Although you might feel that more intensive treatment, like rehab, gives you a better chance at success, no legitimate treatment is really ‘better’ than another, it just depends on your needs.

  • Rehab provides you with the safety and structure and time you need to get past the really difficult first few weeks of abstinence. Since it’s an intensive all-day program, you can learn a lot about the disease and learn many effective coping strategies within a short period of time.
  • Outpatient treatment isn’t nearly as disruptive. You can still go to school or work while in treatment and the costs are generally a fraction of residential treatment. Additionally, by staying at home and in ‘the real world’ you can put all the coping strategies and tools you learn into immediate practice.

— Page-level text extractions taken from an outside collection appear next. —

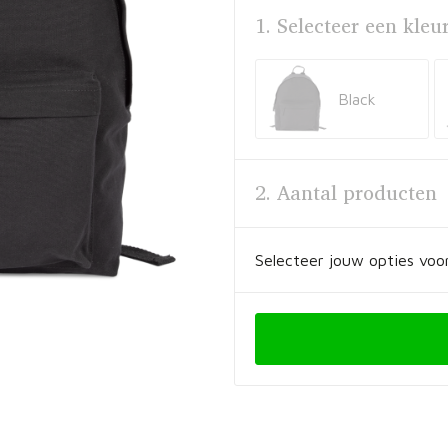
1. Selecteer een kleu
Black
2. Aantal producten
Selecteer jouw opties voor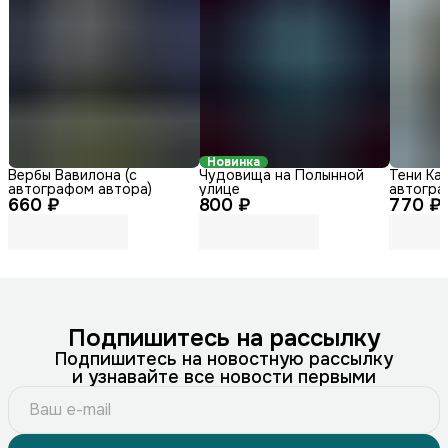
Новинка
Вербы Вавилона (с
Чудовища на Полынной
Тени Каз
автографом автора)
улице
автогра
660 ₽
800 ₽
770 ₽
Подпишитесь на рассылку
Подпишитесь на новостную рассылку
и узнавайте все новости первыми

A Starting Point Isn’t an Ending Point

Remember – treatment and recovery aren’t things that happen on a neat and tidy 28 day timeline. Recovery lasts a lifetime, the brain changes of addiction are lasting or permanent and you may need different types of interventions at different periods, as your needs change.

Ideally, your treatment experience changes as your needs change. When you start off in an intensive outpatient program and do well, it makes sense, after a while, to step down to a less intrusive form of treatment, such as a weekly counseling session.

On the other hand, if you’re not making sufficient progress at one level, it makes just as much sense to intensify treatment to a level that meets your needs. If an intensive outpatient program does not lead to significant improvements, this doesn’t mean that treatment doesn’t work, it just means you need more intensive care, such as the treatment you’d get in a day treatment program or a residential drug or alcohol rehab.